Se já não bastasse a insegurança e o medo que permeiam os cidadãos francanos antes de saírem de suas casas, ultimamente também sair do banco se tornou uma verdadeira aventura para boa parte da população. De acordo com a Polícia Militar, cerca de R$ 83,5 mil já foram levados pelos ladrões desde o começo do ano. A ação tem se tornado tão comum que alguns bancos fazem seus clientes assinarem um ‘termo de responsabilidade’ quando sacam e levam em dinheiro valores um pouco mais elevados.
A receita desse novo modelo de furto todos já conhecem. Disfarçadamente, alguém fica espionando a movimentação dos correntistas dentro do banco. Quando percebe alguma retirada mais significativa, marca o cidadão que imediatamente (e mesmo sem saber) se transforma em vítima. Depois é só não perdê-lo de vista e avisar o comparsa (ou comparsas) que já estão apostos do lado de fora do banco. Daí para fazer a abordagem e cometer o assalto, é só uma questão tempo e de espera pelo momento e lugar mais oportunos.

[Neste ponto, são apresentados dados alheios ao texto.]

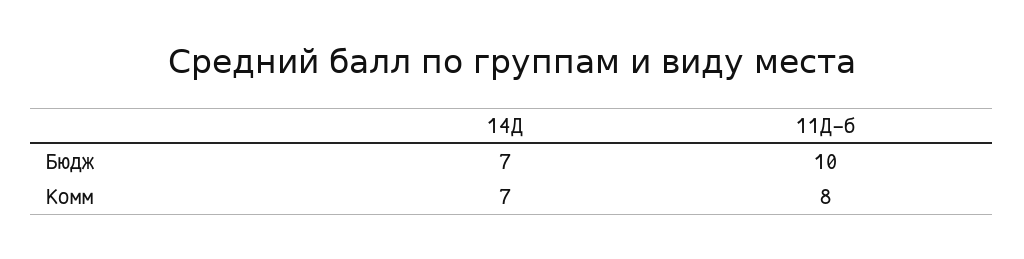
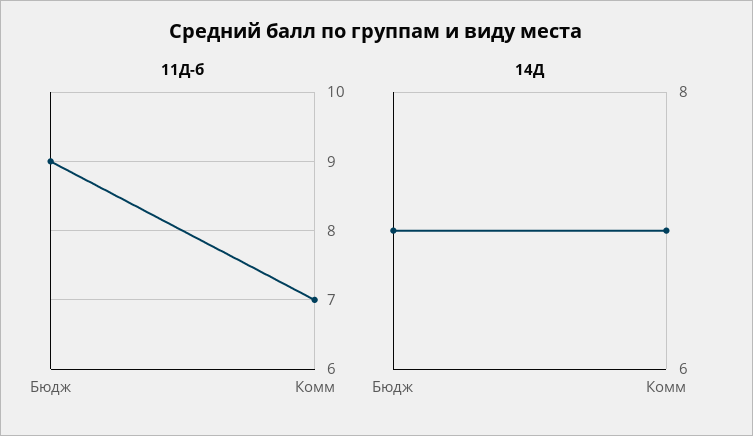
11Д-б, Бюдж: 10 -> 9
11Д-б, Комм: 8 -> 7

É uma situação realmente difícil. Como a imensa maioria das pessoas não anda com seguranças pelas ruas da cidade, não tem carro blindado, nem necessariamente anda em turmas, torna-se muito difícil combater ou se livrar desse tipo de crime. Mesmo considerando a intensificação das ações de vigilância que as Polícias Civil e Militar têm empreendido durante as épocas de pagamento, não há como coibir totalmente esse tipo de crime, pois não existem efetivos policiais suficientes para o número de pessoas que se espremem nas inúmeras agências bancárias da cidade durante esses dias.
Dessa forma, o cidadão francano vai conhecendo mais uma forma de violência, de invasão de sua privacidade e de usurpação de seus direitos. Muitos, inclusive, acabam perdendo uma quantia que, independentemente do valor, não faz parte de sua poupança, mas sim de seus gastos cotidianos, fundamentais para sua digna sobrevivência.
Nesse sentido, é preciso que encontremos uma rápida solução para esse problema. O simples ato de ir ao banco não pode se tornar uma aventura incerta em nossa cidade, como se já não bastassem os problemas do trânsito, das drogas e da violência comum. Claro que há sempre a opção da internet, mas nem todos têm acesso, além disso, fazer uso da internet para realização de serviços bancários deve ser uma opção e não por falta dela.
Os bancos, por sua vez, também precisam se envolver nessas questões. Não podem ‘lavar as mãos’ como se nada tivessem a ver com isso. Juntamente com nossas autoridades, e com a própria sociedade civil, talvez fossem fundamentais na busca de soluções concretas para acabar com esses roubos, uma vez que detêm conhecimento, recursos e tecnologia para isso.
De resto, intensificar a vigilância e aumentar o rigor das punições também não faria mal a ninguém, a não ser aos ladrões.